I've recently gotten charged with designing and implementing a source code version control, testing, and deployment scheme at the company I work.

Personally I've worked with Subversion for a few years on my own projects. But I've never dealt with it at this big scale. Hence I thought I'd ask here if anyone has any comments or suggestions about the following setup I've deviced:

  • Trunk is used as the main development tree, as it should be
  • Remote servers (testing and production) check out code from the SVN repo.
    • Testing servers check out trunk.
    • Production servers checkout the "production" branch.
  • Once trunk is deemed ready for production, it's merged into two branches, "stable", and "production".
  • The stable branch is a stepping stone to the production branch. If bugs are found once the new code goes live on the production server, the stable branch is used for fixing the bugs, and also testing the bug fixes.
  • Once fixed, changes are merged into the production branch, and also back into trunk where development has kept on going like normal adding new features and whatever independently of any bug fixes that were needed.

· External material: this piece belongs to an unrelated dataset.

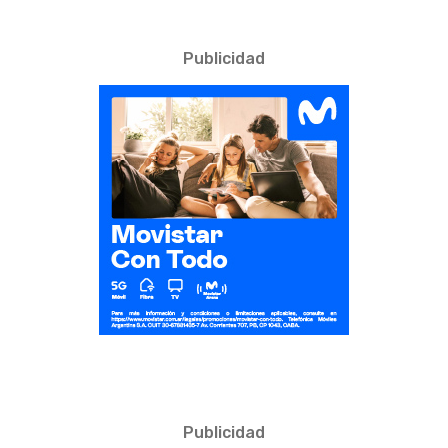
Publicidad
Publicidad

This way, development doesn't have to halt on trunk whenever there's a production release, as bug fixes aren't dependent on trunk. Also, there's always a "read-only" branch where the latest stable and most-bug free code is available, even in the middle of heavy bug fixing.

If anybody has any suggestions, comments, or otherwise, I'd greatly appreciate it :)

+1  A: 

Check out Continuous Integration and Cruise Control/CruiseControl.NET. You can set up "projects" under CC to check out automatically (every n min) or on demand. For the trunk you'd want to automate it, and for the stable branch you'd make it on demand.

Once the project gets bigger and trunk becomes something to protect, you would want to occasionally set up a TRY branch to do major changes or cutting edge/experiment/future development.

eed3si9n
+1  A: 

I'd look at the Pragmatic Version Control using Subversion book. They lay out a really good structure for organizing both the repository itself as well as for handing tagging, branching, and the trunk with regard to releases, bug fixes, new features, experiments, etc. They've got a naming convention for all of that as well as "recipes" for the SVN commands to take care of each.

It's a fairly quick read and they've done much of the thinking and heavy lifting for you, including the stuff you haven't thought of yet.